U.S. Fails Math

U.S. Fails Math – Brief Article

Keisha-Gaye Anderson

It was most likely your favorite grade-school teacher who attentively assisted you in solving arithmetic equations–but she probably shouldn’t have. New research suggests that American educators don’t let students learn to solve problems on their own–causing kids to score lower in math than their Japanese counterparts.

In a 1997 study funded by the U.S. Department of Education, James Stigler, Ph.D., of the University of California at Los Angeles, and James Hiebert, Ph.D., from the University of Delaware, analyzed videotapes of 231 eighth-grade math classes in Germany, Japan and the United States over one year.

As reported in their recent book, The Teaching Gap (Free Press, 1999), the researchers found that American teachers spent 90% of class time going over procedures, formulas and problem-solving techniques.
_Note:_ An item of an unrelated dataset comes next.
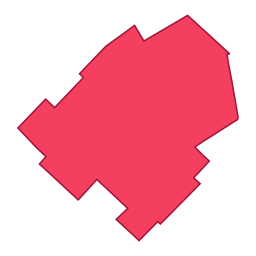 Carmen de Areco, Buenos Aires, Argentina
{"feature_id": "61730980B54882612512948", "entity_name": "Carmen de Areco", "entity_type": "district", "adm_level": 2, "iso_a3": "ARG", "parent_name": "Argentina", "parent_adm1": "Buenos Aires", "projection": "robinson", "projection_center": [-59.843, -34.419], "detail": "fine", "context": "isolated", "style": "filled", "palette": "rose", "viewbox_px": 256, "rotation_deg": 0, "n_neighbors": 0, "source": "geoboundaries", "source_scale": "gbopen_adm2", "svg_char_len": 705}
<svg xmlns="http://www.w3.org/2000/svg" viewBox="0 0 256 256"><path d="M187.6,15.4L143.9,41.0L134.6,25.4L105.7,46.4L98.7,53.7L84.7,68.2L79.5,73.8L83.3,77.4L81.3,79.7L54.6,107.6L45.6,99.1L17.9,128.0L36.9,148.1L46.0,156.6L39.4,164.0L49.6,173.4L78.2,199.9L84.8,192.7L96.9,179.5L127.7,208.4L116.2,219.4L139.1,240.6L157.7,221.7L160.4,224.0L200.2,183.7L193.6,177.8L197.9,173.4L202.2,168.7L209.3,161.1L202.0,154.3L194.8,147.1L202.1,142.0L211.2,136.3L219.2,131.2L234.3,121.6L237.6,119.6L238.1,117.3L231.6,79.7L228.2,61.9L227.1,54.5L227.4,54.5L227.7,54.3L228.3,54.0L228.7,53.9L229.1,54.0L229.3,54.0L229.4,53.9L229.4,53.6L204.2,30.5L201.9,28.5L187.6,15.4Z" fill="#f43f5e" stroke="#9f1239" stroke-width="1.5"/></svg>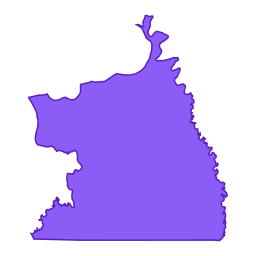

In Japan, however, students spent over 50% of class time discussing concepts and inventing their own solutions to problems. Although the Japanese students frequently had incorrect answers, Stigler and Hiebert believe they achieved a better understanding of the material than American students, who often quickly forget their memorized facts.

Three years ago, New Jersey-based public-school teacher Bill Jackson adjusted his math curriculum to reflect this research. That year, his eighth-grade students’ standardized test scores increased by 20%; this year, an above-average number entered honors algebra. Jackson says: “To do math, kids must be given a chance to do math.”